When news of the events in Charlottesville broke, I was not at all shocked. For people of colour, LGBTQ peoples, Jews, Muslims and other religious minorities, this is only the latest outward expression of what happens to folks like us all the time.

Don’t get me wrong. As a black, Jewish, queer woman, I know that I embody  what white supremacists hate most, and that all they see of folks like me is that we are wrong. Our bodies are commodities. We are scapegoats. It was painful to bear witness, incredibly so. But I was not shocked. If it was shocking to anyone, they haven’t been paying attention.

Hatred, racism and bigotry are all around us, right here at home. Indigenous women are still being murdered or are missing. Six Muslim people were murdered by Alexandre Bissonnette, a domestic terrorist, while at prayer at their mosque in Quebec City a few short months ago. There have been many occasions over the years where anti-Semitic graffiti has defaced public and private areas in Winnipeg — as recently as last week. The list goes on and on.

For some Canadians, it is easy to focus on the events in Charlottesville, where people felt comfortable enough in their own racism and anti-Semitism to publicly cloak themselves in it, as an isolated scourge to be rooted out and exposed. It is much less disruptive to our daily lives when we believe we know who is on the team of the righteous and who is not. It is easy to say, “Sure, we have some problems in Canada, but not like that.”

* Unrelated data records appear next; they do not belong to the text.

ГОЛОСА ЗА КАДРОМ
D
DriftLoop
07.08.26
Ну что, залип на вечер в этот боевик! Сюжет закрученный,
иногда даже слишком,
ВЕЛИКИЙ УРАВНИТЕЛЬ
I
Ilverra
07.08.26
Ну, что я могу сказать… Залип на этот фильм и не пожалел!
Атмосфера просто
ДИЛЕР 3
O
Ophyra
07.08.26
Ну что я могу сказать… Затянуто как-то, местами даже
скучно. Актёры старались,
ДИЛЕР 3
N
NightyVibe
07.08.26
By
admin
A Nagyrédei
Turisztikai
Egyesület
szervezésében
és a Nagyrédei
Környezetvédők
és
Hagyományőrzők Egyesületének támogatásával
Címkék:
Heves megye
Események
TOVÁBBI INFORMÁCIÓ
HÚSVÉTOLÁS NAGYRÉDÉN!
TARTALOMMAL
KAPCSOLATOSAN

Doing so absolves spectators of the events in Charlottesville of responsibility for the world in which we live. We can tell ourselves that it’s the neo-Nazis, the bigots, the KKK who are the primary agents perpetuating racism, Islamophobia, anti-Semitism (and the list goes on). That, by simply refraining from spewing hate, we are not contributing to the problem.

The reality is that all of us ordinary, non-swastika-and-confederate-flag-wearing folks live within systems – like white supremacy – which act upon us. Systems from which some of us derive benefits, while others are simultaneously being harmed in order to produce those benefits. If we are not challenging ourselves, if we are not learning and then teaching others how systems of oppression confer privilege arbitrarily and not based on merit, if we are not able to identify and then call out racism, sexism, anti-Semitism, Islamophobia, homophobia, transphobia and other forms of oppression, and then do something about it, we are not doing enough. If we are too fragile to examine our own complicity in the oppression of others, we are not doing enough.

If we really want to stand in solidarity with those who are oppressed, if we want to honour the sacrifices made by Heather Heyer and countless others in the pursuit of justice, we should make real her mother’s expressed belief that they didn’t “shut her up” – they “just magnified her”.

I’m starting with me.

Laurelle Harris is the Chair of the Women’s Health Clinic Board of Directors.